SIG zieht eine Grenze
Ob der SIG die richtige Stelle ist, um zu schlichten? Die Stimmung scheint eher angespannt zu sein. Der SIG-Generalsekretär sagt: «In der jüdischen Gemeinschaft ist Irritation und Unmut zu spüren. Dass Davos Tourismus derart über jüdische Touristinnen und Touristen herzieht, alle in einen Topf wirft und damit eine ganz generelle Ablehnung zeigt, ist tatsächlich schwer zu verdauen. Wir ziehen hier klar eine Grenze und basieren unseres weiteres Vorgehen darauf, wie sich Davos Tourismus in Zukunft positionieren will.
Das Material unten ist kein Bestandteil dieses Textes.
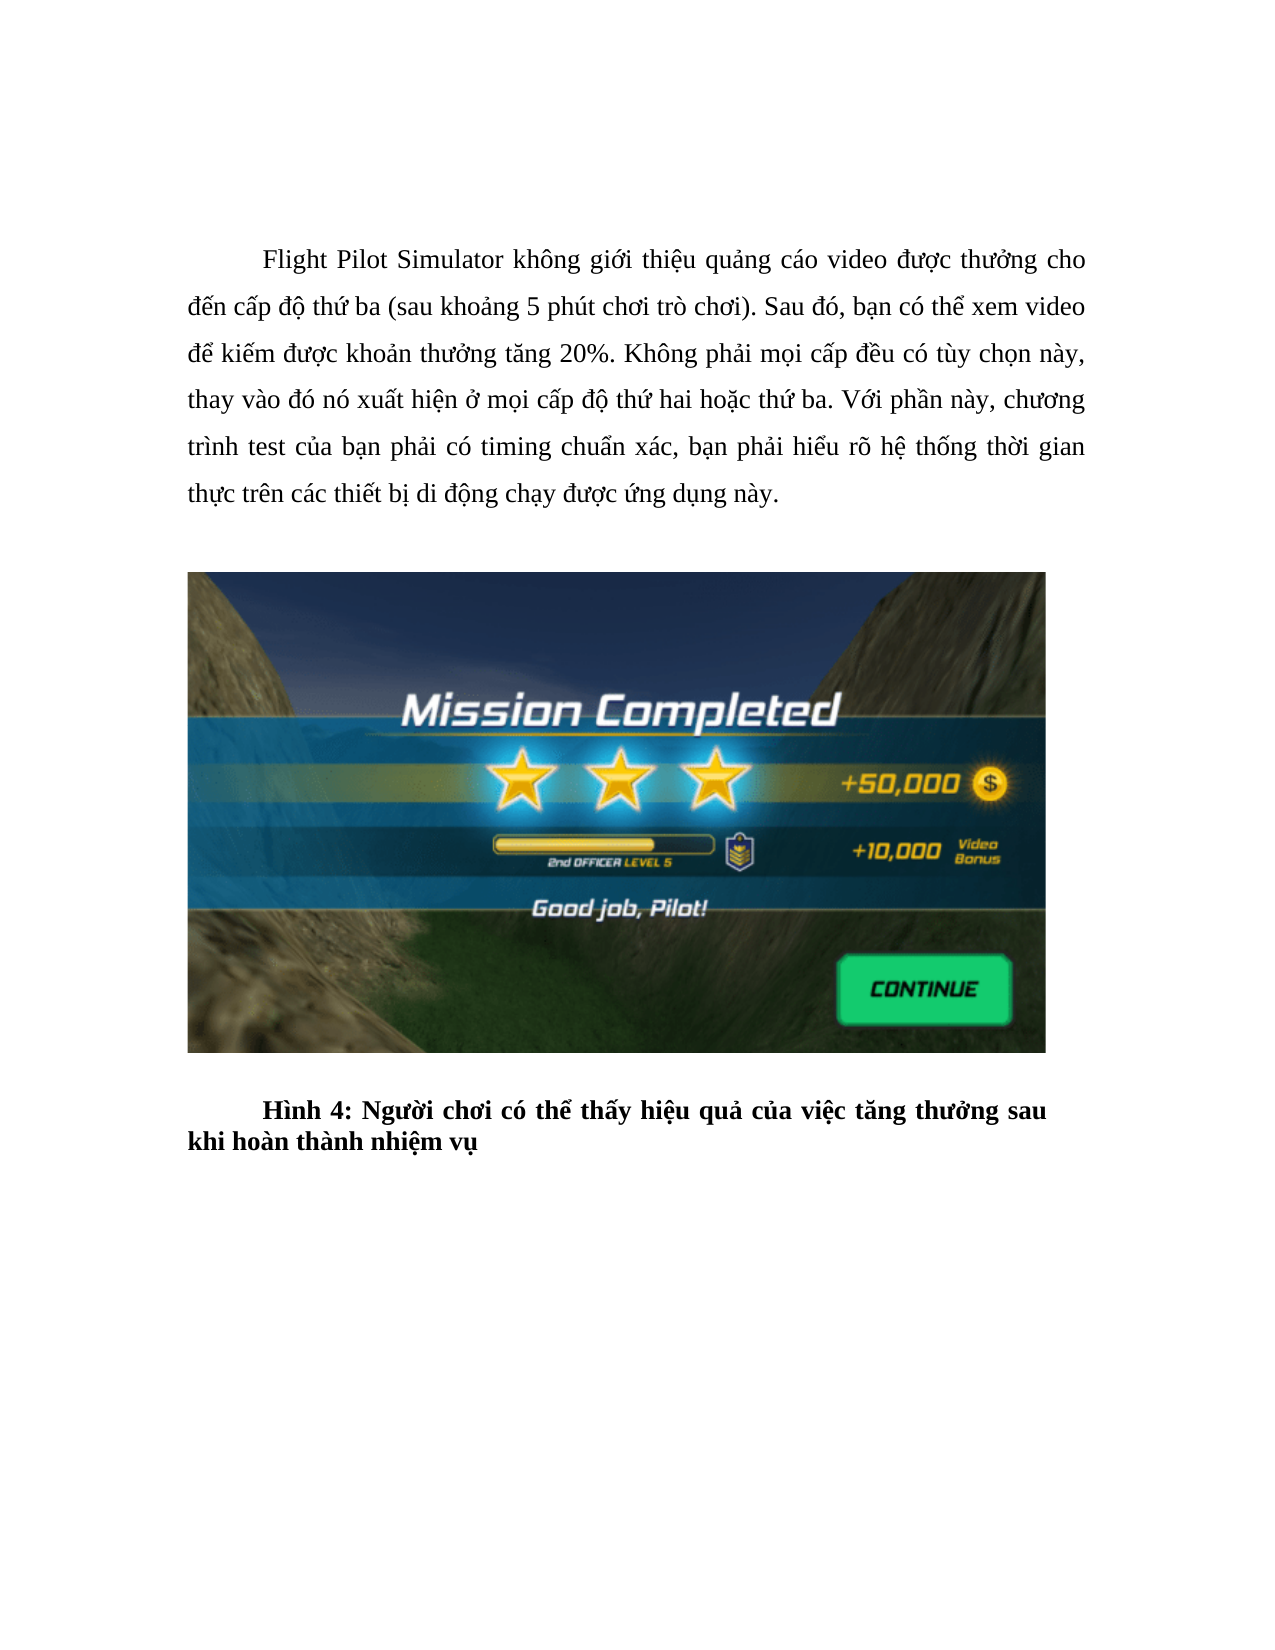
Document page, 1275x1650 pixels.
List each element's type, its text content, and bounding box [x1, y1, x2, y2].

text Flight Pilot Simulator không giới thiệu quảng cáo video được thưởng cho đến cấp độ thứ ba (sau khoảng 5 phút chơi trò chơi). Sau đó, bạn có thể xem video để kiếm được khoản thưởng tăng 20%. Không phải mọi cấp đều có tùy chọn này, thay vào đó nó xuất hiện ở mọi cấp độ thứ hai hoặc thứ ba. Với phần này, chương trình test của bạn phải có timing chuẩn xác, bạn phải hiểu rõ hệ thống thời gian thực trên các thiết bị di động chạy được ứng dụng này. [187, 243, 1087, 508]
picture [187, 572, 1047, 1053]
So geht das nicht.» Die formulierte «generelle Ablehnung» nehmen nicht alle so wahr. Historiker Georg Kreis sagt auf die Frage, was der Konflikt zwischen den ausländischen orthodoxen jüdischen Touristen und die damit verbundene Berichterstattung in den Medien für die jüdische Gemeinschaft in der Schweiz bedeutet: «Natürlich birgt die kritische Berichterstattung über das gegen gängige Regeln verstossende Verhalten von Angehörigen einer bestimmte Gruppe von Feriengästen das Risiko, dass sie negative Stereotype begünstigt. Es wurde aber explizit darauf hingewiesen, dass sich nicht alle Angehörige dieser Gruppe in gleicher Weise verhalten und dass über Gespräche die Probleme entschärft werden können.» Noch scheinen die Positionen verhärtet und es scheint, als müssten neue Ideen und Konzepte her, anstatt an den Programmen festzuhalten, die bisher keinen Erfolg zeigten.